How Scalaris stores your data
After installing Scalaris, running a few nodes, and playing with the API, I wanted to figure out how it actually stores the data. Using this diagram: I tracked down the source ( the db was the obvious clue).
The database is a gen_server that wraps calls to the underlying storage - an Erlang . What this means is the data is not actually saved to disk, but rather lives in memory. It appears the each chordnode has its own database.

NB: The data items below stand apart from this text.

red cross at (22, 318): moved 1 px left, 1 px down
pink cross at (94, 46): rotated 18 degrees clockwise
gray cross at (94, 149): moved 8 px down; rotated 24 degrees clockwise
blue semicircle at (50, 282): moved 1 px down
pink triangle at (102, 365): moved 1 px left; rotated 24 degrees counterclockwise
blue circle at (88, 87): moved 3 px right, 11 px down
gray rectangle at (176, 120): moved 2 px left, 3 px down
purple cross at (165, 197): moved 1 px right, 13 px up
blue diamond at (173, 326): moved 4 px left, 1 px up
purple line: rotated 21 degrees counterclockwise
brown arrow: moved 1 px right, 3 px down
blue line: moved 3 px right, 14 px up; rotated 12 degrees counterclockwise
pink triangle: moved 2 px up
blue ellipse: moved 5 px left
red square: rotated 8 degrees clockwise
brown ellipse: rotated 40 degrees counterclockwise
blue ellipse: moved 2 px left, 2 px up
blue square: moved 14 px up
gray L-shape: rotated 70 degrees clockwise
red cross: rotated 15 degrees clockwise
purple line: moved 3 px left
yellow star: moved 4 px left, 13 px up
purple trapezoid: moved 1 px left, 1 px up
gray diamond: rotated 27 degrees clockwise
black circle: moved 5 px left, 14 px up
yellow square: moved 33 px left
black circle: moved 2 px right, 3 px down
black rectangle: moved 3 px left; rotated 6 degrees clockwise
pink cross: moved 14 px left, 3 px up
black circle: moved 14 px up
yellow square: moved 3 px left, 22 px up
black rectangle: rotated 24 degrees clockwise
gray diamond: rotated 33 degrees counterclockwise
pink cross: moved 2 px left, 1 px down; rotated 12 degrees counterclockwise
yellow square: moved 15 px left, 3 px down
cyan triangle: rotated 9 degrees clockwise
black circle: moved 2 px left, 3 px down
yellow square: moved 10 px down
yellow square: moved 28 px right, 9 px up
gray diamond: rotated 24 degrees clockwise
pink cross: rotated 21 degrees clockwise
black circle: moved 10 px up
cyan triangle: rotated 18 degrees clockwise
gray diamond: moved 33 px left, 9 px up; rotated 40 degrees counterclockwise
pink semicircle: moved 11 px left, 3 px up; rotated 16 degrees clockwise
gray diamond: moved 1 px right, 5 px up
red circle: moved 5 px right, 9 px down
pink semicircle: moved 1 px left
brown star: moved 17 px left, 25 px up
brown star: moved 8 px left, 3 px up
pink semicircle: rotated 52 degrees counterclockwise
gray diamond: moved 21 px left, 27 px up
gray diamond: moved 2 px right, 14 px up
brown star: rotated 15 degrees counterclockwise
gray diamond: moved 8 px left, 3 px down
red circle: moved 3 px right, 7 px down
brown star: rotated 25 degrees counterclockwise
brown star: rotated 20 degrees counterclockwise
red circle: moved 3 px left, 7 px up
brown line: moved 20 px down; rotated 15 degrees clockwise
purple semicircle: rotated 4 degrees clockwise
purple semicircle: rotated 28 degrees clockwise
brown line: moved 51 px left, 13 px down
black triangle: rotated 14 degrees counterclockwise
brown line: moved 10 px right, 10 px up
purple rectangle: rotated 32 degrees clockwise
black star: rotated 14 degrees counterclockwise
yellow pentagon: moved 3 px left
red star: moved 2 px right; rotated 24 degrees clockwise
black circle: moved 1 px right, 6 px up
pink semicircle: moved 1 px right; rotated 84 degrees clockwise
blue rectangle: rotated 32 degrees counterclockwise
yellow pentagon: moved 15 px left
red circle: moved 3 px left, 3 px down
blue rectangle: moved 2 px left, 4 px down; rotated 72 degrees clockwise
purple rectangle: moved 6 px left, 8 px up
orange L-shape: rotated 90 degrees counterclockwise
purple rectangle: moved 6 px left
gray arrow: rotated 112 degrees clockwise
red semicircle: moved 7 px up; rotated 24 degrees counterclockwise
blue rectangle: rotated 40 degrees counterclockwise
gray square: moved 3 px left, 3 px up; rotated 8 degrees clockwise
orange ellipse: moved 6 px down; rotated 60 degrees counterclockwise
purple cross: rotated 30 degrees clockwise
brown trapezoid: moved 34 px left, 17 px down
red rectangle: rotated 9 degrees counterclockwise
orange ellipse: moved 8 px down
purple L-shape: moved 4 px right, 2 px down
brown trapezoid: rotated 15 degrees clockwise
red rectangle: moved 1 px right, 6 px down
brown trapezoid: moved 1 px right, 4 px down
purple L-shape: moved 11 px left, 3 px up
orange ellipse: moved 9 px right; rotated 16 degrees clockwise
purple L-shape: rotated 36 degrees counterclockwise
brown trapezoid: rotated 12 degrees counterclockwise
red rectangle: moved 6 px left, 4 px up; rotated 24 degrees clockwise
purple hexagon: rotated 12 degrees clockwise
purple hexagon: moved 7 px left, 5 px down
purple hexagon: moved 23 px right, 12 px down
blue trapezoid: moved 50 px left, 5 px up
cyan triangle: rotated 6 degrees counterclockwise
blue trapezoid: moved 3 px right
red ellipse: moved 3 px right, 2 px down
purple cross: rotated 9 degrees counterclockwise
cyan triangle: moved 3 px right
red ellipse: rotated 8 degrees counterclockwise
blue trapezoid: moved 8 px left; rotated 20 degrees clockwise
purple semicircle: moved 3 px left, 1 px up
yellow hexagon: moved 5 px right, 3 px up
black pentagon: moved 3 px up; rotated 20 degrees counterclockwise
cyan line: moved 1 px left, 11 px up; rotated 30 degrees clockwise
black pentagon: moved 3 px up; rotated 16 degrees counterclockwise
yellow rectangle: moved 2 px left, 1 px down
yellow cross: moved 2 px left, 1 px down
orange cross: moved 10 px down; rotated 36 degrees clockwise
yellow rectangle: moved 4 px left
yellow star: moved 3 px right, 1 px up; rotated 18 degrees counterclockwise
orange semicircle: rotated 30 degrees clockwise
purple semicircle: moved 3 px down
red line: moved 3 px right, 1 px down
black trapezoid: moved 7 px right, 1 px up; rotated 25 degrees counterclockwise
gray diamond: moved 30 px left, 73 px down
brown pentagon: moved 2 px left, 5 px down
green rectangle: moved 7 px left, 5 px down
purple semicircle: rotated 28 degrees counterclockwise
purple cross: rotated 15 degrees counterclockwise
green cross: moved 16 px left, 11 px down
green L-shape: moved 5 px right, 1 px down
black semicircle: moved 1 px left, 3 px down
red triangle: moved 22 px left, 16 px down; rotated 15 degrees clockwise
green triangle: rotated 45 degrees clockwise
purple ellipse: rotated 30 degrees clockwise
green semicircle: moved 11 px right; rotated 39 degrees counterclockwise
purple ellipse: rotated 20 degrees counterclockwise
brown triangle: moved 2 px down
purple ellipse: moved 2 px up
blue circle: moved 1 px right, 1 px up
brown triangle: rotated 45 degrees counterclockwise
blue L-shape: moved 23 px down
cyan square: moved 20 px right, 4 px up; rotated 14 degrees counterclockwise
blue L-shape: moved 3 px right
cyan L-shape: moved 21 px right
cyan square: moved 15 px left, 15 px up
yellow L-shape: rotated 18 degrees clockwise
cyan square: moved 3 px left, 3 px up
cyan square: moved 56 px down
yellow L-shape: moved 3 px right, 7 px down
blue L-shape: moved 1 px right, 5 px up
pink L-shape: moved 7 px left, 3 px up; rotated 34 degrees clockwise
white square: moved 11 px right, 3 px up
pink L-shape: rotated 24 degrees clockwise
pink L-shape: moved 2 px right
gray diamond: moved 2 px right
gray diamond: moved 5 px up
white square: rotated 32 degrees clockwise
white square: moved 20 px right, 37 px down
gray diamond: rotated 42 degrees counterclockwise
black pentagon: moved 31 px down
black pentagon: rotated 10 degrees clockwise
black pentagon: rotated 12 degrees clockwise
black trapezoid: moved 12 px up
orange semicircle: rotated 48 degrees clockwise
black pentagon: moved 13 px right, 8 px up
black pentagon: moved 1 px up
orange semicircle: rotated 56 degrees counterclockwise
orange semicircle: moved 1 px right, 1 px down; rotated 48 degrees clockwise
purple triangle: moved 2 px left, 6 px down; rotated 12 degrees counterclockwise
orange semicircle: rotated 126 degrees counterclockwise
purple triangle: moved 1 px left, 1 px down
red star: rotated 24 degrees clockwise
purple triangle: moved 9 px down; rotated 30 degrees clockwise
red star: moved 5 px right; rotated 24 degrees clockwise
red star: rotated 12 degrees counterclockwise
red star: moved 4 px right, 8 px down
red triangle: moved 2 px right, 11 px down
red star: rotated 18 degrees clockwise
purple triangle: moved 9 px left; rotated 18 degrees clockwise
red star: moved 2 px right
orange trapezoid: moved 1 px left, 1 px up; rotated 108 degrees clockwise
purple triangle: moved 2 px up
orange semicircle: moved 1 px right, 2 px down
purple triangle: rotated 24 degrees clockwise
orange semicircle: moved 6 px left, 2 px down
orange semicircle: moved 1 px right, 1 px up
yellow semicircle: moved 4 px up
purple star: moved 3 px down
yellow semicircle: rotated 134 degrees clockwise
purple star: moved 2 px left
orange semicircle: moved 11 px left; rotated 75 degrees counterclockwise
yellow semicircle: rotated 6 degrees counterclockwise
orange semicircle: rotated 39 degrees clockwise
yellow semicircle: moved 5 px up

When you store a Key - Value pair, the database actually records a structure like this in the gb_tree:
Key,{Value,WriteLock,ReadLock,Version}
On a write, “WriteLock” is set to true and the Version is incremented. On a read, “ReadLock” is set to true. Most of this logic appears to be controlled through the transaction layer.
Other stuff
- Search? There appears to be the ability to search for keys within a given range via a “get_range”. But I haven’t yet found how to call that from the transaction_api
- No delete. As I mentioned in my earlier write up on using the API, there is no way to actually “delete” a key once it’s set. But hey, the code is open-source and since gb_tree has a delete method, it should be possible to add.
One other thing of note, if you’ve implemented any distributed Erlang you know it’s not recommended to run a cluster of Erlang nodes around the Internet using the built in code. Scalaris implements its own TCP layer (the authors mention this in their Videos) for the nodes to communicate. Check out the comm_layer in the source for some ideas if you need to write your own.